### Arbeitsaufträge
a – Zählen Sie anhand des Quellenauszugs alle Umstände auf, bei denen das LAG prüft, ob sie den Beweiswert der Arbeitsunfähigkeitsbescheinigung erschüttern.
b – Für welchen Zeitraum streiten die Parteien laut Quellenauszug über Entgeltfortzahlung?

*** Quellenauszug

Die Parteien streiten über Entgeltfortzahlung für den Zeitraum vom 3. bis 30. November 2021.
Die Vorinstanz, das Arbeitsgericht Schwerin, gab der Klage auf Vergütung statt. Hiergegen legte die Beklagte Berufung ein.
Entscheidung
Das LAG bestätigte das Urteil des Arbeitsgericht Schwerin und wies die Berufung der Beklagten zurück. Es stellte fest, dass der Beweiswert der Arbeitsunfähigkeitsbescheinigung im vorliegenden Fall nicht wegen Gleichlaufs von verbleibender Dauer des Arbeitsverhältnisses und der bescheinigten Arbeitsunfähigkeit erschüttert sei, da der Kläger nach Zugang der Kündigung noch Arbeitsleistungen erbracht habe. Ein Fall einer solchen „Passgenauigkeit“ liege nur vor, wenn die AU-Bescheinigung auf den Tag genau die Dauer zwischen Kündigung und Ende der Kündigungsfrist decke. Die Bitte um Übersendung der Arbeitspapiere an die Meldeadresse des Klägers, nicht die Zweitanschrift, stelle ferner kein Indiz dar, welches das Vorliegen einer Arbeitsunfähigkeit in Frage stellen würde. Dies sei vielmehr denkbar, da der Kläger nicht wissen könne, ob er zu dem Zeitpunkt der Zusendung durch die Beklagte noch unter seiner Zweitanschrift erreichbar sein würde. Soweit die Beklagte sich auf die Entfernung privater Gegenstände aus dem Betrieb vor Ablauf der Kündigungsfrist beruft, verweist das LAG darauf, dass dies zwar grundsätzlich als Beweis geeignet sei, um darzulegen, dass der Arbeitnehmer keinerlei Arbeitsleistung mehr erbringen wolle. Dafür müsste der Arbeitgeber jedoch genau darlegen können, welche privaten Gegenstände der Arbeitnehmer üblicherweise im Betrieb aufbewahrt habe. Eine pauschale Behauptung, dass es an privaten Gegenständen im Betrieb fehle, sei nicht geeignet den Beweiswert der Arbeitsunfähigkeitsbescheinigung zu erschüttern.

******
*** Bereitgestelltes Material

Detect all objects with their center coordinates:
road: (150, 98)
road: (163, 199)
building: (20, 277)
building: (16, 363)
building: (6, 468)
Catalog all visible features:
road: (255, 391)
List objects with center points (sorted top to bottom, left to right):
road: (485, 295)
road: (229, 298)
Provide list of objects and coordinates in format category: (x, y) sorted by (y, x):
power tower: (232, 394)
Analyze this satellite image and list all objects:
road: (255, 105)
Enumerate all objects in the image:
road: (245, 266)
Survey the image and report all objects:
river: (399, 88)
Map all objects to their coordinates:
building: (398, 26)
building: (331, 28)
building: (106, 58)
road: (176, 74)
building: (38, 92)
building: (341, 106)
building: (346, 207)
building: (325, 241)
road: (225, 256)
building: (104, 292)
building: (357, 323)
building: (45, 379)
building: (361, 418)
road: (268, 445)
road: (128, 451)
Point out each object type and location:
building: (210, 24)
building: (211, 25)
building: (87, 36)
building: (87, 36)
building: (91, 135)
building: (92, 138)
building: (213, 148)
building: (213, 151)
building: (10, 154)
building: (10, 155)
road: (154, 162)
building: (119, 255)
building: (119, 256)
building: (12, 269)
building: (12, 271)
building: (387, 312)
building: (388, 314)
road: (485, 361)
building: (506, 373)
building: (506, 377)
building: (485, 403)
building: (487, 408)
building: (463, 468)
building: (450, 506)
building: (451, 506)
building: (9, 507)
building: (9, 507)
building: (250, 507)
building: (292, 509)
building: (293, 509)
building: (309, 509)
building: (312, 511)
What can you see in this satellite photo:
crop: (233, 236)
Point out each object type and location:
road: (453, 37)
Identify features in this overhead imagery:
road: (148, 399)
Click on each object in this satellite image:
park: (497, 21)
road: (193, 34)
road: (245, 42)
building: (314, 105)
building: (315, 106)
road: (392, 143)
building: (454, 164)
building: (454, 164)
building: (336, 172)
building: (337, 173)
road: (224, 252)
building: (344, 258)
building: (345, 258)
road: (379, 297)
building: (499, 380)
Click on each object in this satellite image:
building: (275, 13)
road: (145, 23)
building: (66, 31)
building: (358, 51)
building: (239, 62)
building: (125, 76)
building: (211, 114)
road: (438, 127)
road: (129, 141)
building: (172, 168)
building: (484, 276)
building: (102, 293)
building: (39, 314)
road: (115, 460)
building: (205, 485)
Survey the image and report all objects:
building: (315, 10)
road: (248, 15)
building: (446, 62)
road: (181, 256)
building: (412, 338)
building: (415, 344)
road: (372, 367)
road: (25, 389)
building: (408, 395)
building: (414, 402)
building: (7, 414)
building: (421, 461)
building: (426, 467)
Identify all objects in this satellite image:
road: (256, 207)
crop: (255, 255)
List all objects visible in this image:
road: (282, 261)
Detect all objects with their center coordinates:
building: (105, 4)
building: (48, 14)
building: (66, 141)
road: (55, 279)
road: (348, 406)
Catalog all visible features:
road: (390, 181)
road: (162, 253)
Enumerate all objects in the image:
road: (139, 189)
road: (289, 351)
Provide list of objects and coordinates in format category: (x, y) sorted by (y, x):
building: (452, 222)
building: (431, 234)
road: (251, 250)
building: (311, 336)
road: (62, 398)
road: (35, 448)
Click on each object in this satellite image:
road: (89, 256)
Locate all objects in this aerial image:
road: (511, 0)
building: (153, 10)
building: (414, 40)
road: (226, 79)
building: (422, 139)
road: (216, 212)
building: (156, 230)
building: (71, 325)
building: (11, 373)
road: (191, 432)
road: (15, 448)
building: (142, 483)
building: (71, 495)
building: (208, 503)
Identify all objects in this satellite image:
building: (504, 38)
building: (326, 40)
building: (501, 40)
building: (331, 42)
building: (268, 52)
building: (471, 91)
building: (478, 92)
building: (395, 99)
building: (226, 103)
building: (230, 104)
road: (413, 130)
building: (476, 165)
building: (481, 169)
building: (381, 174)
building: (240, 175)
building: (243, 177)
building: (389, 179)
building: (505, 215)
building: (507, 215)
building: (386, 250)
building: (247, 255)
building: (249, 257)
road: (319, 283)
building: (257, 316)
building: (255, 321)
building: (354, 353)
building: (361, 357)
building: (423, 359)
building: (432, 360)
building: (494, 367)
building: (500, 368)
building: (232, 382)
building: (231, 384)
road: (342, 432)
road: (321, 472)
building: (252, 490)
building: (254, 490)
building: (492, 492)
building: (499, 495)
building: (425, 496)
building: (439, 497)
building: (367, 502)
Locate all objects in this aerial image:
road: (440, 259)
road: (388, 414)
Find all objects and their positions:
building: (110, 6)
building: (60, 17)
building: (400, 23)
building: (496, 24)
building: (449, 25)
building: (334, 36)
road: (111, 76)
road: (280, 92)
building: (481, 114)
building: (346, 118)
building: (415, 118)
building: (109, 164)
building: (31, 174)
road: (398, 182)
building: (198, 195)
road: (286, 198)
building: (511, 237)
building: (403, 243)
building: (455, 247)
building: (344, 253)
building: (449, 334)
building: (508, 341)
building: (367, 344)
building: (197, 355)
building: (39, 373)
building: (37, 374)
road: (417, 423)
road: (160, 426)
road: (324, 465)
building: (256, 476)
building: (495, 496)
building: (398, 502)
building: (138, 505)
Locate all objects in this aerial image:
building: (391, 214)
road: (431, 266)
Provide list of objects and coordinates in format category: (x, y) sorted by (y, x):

******

### Lösungen
a –
- Der Gleichlauf der verbleibenden Dauer des Arbeitsverhältnisses mit der bescheinigten Arbeitsunfähigkeit („Passgenauigkeit“)
- Die Bitte, die Arbeitspapiere an die Meldeadresse des Klägers und nicht an die Zweitanschrift zu senden
- Die Entfernung privater Gegenstände aus dem Betrieb vor Ablauf der Kündigungsfrist

b – Für den Zeitraum vom 3. bis 30. November 2021.